Сейчас он представил и тот свой приезд с базы, куда ездил за измерительными приборами, и скоропалительное, словно бы в состоянии аффекта, принятое решение — пойти к ней. Что ж, тогда оказался не перелом руки — всего-навсего трещина, он давно снял ненужную, мешавшую ему повязку. Но на другой день, после приглашения к командиру, она пришла в «отстойник», при всех вернула подарок... «Милый, хороший Валерий, возьмите, вам еще придется подарить его девушке. У вас, я верю, будет любовь».
Она всячески избегает встреч с ним. Возможно, он как-то неверно поступил? Или... Или тут причина другая? Неужели Фурашов? Командир? Видел же: на кладбище, когда хоронили жену подполковника, она, Маргарита, плакала навзрыд, искренне. Но показалось... Показалось, оплакивала не смерть Валентины Ивановны, а плакала из жалости к нему, командиру.

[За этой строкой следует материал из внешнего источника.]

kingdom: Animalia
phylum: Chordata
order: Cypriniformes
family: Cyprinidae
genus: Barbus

Гладышев не заметил, что отстал от цепочки людей, он вышел на небольшую, вытянутую пролысину среди мелколесья. Тут тропа разделялась: одна ветвь ее круто отвернула, пролегла короткой лентой по углу полянки и скрылась в ольховнике — эту ветвь пробили к «лугу» стартовики; вторая — вела на «пасеку» — по ней и вышел на поляну Гладышев. Отсюда, от поляны, через проредь березняка — уже недалеко городок, — виднелись частокольный забор и будка проходной. Валерий вздохнул, подумав, что до вчерашнего дня он лишь догадывался, что она избегает его, вчера же все встало, кажется, окончательно на свои места. На свои места... И, главное, он сам нарвался, сам!
Он торопился в офицерскую столовую: опоздай на пять минут — и за час не управишься, в маленький зал набьется офицеров, настройщиков, всяких иных представителей. Валерий завернул за угол штаба и... замедлил шаг. От столовой, возможно от продсклада, с авоськами, сумками шли три женщины, он сразу узнал ее, Маргариту, потом уже других — невысокую, полную, округлую жену начштаба Савинова и ладную, опрятную Овчинникову, жену командира стартовиков, у кого в подчинении, ходил дружок Гладышева Олег Бойков.
Она тоже увидела его, немигающий взгляд пронзил Валерия. Ему показалось, в ее взгляде были просьба, предупреждение: «Пожалуйста, пройдите — вы меня не знаете, не видели...» И это, странно, вызвало у него жесткую реакцию: «Нет, она должна, должна все сказать. Пусть ответит!»
Он видел лишь ее одну среди этих трех женщин и, когда поравнялся, остановился.
«Маргарита Алексеевна, можно вас на минуту...»
Голоса своего не узнал. Перед глазами ее лицо — нетерпеливая судорога промелькнула на губах.
«Мы обо всем переговорили, не будьте ребенком, Валерий...»
И пошла. Сумка с пакетами колыхнулась в ее руке.